[[ Source passage open ]]

I'm not an expert on this area of law, and to be honest, I'm too lazy to go look things up.

But grants of immunity can be *shockingly* narrow. A prosecutor can, for example, give a grant of immunity for only that testimony which was given as part of the immunity deal, but not for the actual acts to which the grantee testifies.

So lets say Joe and Bob rob a house together. A prosecutor could give Joe a grant of immunity regarding his testimony, in exchange for Joe testifying about the robbery. Then the prosecutor could indict Joe on the testimony of Bob, and whatever physical evidence or third party testimony he has available.

This would have been made clear to the cops when they were given the immunity offer. If their defense counsel is crying foul, that's pretty much standard practice- the defense's obligation is to portray any indictment as being based upon immunized testimony, as that would probably negate the indictment.

The only thing that you're missing is the fact that the media defaults to the pro-police decision. They bend over backwards and give everything a police lawyer says the benefit of the doubt while constantly questioning the prosecution's motives, or defaming the plaintiff in a civil trial.

Seconding Patrick,

Yes, it depends. Grants of immunity are a fairly complex deal and immunity can be very narrow. Most of the time, prosecutors simply foist a use immunity up a witness - who's actually a defendant - to prevent that person from pleading the Fifth.

[[ Source passage closed ]]
[[ Excerpted records open ]]

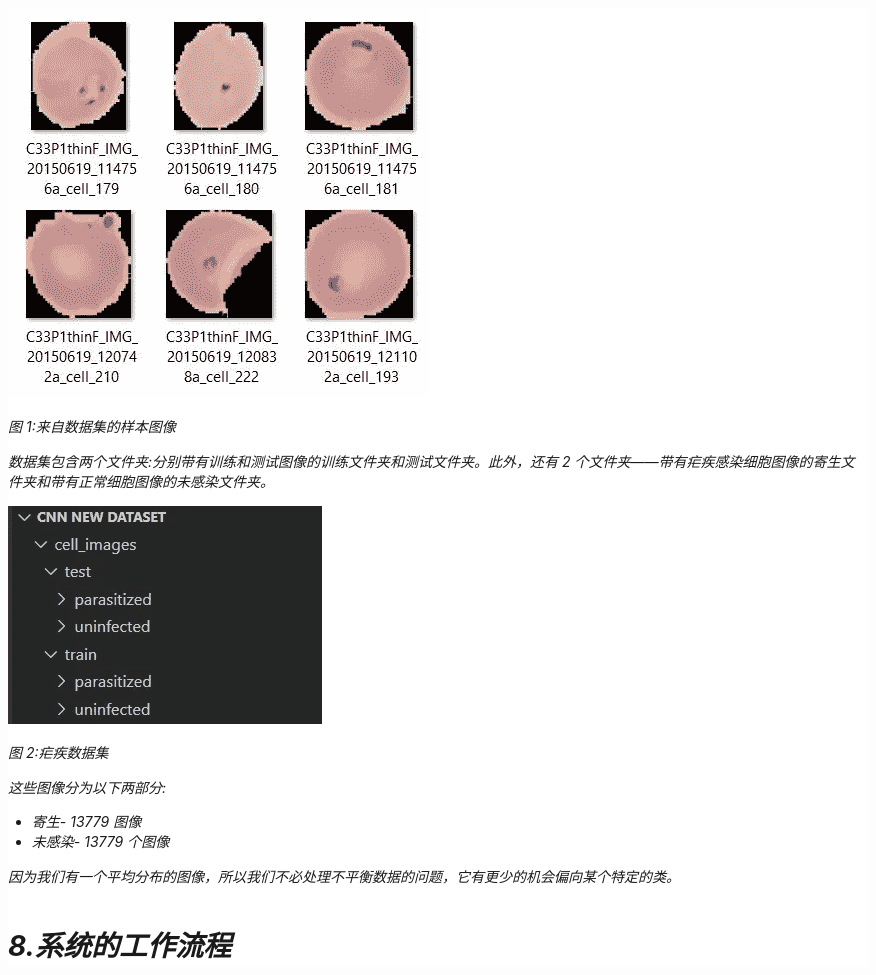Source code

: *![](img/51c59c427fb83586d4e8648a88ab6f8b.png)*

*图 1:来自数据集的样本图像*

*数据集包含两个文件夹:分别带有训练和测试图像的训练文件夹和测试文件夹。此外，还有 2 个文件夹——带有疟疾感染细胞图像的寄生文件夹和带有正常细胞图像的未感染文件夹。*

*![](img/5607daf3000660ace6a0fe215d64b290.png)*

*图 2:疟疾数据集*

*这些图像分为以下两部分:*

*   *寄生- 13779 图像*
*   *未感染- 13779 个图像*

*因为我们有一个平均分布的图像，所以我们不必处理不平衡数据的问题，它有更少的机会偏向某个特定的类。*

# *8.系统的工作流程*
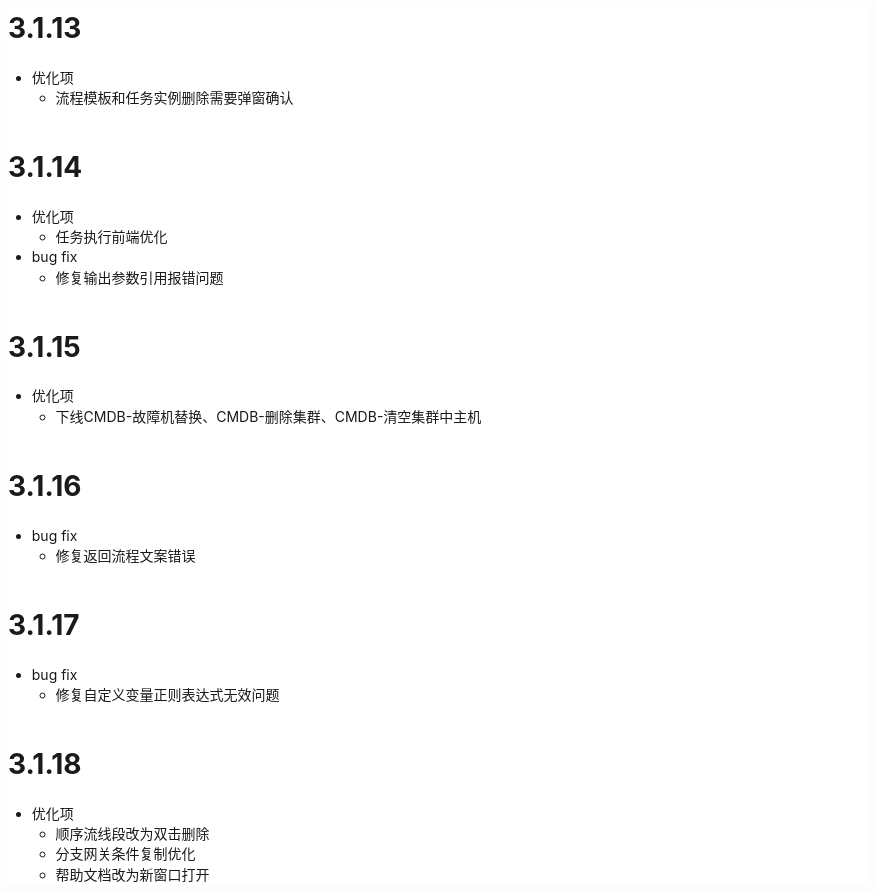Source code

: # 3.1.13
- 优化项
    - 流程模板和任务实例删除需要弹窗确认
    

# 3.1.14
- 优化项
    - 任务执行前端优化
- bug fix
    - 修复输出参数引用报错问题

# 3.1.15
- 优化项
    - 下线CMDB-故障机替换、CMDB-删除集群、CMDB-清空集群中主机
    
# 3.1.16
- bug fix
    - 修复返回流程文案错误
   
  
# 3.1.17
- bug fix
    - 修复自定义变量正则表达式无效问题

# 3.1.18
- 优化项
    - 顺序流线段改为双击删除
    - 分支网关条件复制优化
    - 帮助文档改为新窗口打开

[[ Excerpted records closed ]]

Requirement 1 — According to the passage on grants of immunity, why does defense counsel try to portray an indictment as being based on immunized testimony? Answer in one to three sentences.
Requirement 2 — Resume the passage on grants of immunity, starting right after its last sentence.

Final answer 1 — The defense portrays any indictment as resting on immunized testimony because doing so would probably negate the indictment. The passage calls this standard practice and the defense's obligation.

Final answer 2 —
There is no real negotiation and it's not a favor a prosecutor does to a witness. The prosecutors simply say "I won't use your testimony against you. From there on, you can't plead the Fifth. You either speak or I prosecute you for contempt / obstruction of justice". Everything the prosecutor can gather against the witness from other sources remains a valid base for prosecution.

For relevant information, see that discussion at Firedoglake of Fleischer's immunity in the Libby trial:

http://www.firedoglake.com/2007/01/28/queen-for-a-day/

I am not an expert in this area of the law, but I believe that the distinction between "use immunity" and "transactional immunity" applies here. The first says that the use of a witness' testimony cannot include any jeopardy to him or her, directly or indirectly. If the testimony in case A then helps the prosecution shape grand jury questions to other witnesses in cases B, C and D against the officers themselves.... then the testimony was "used." I don't think it saves the prosecution if the evidence obtained could have been obtained by other sources; if it was, in fact, obtained here, then the grand jury testimony is probably dead, even if the facts are pretty minor.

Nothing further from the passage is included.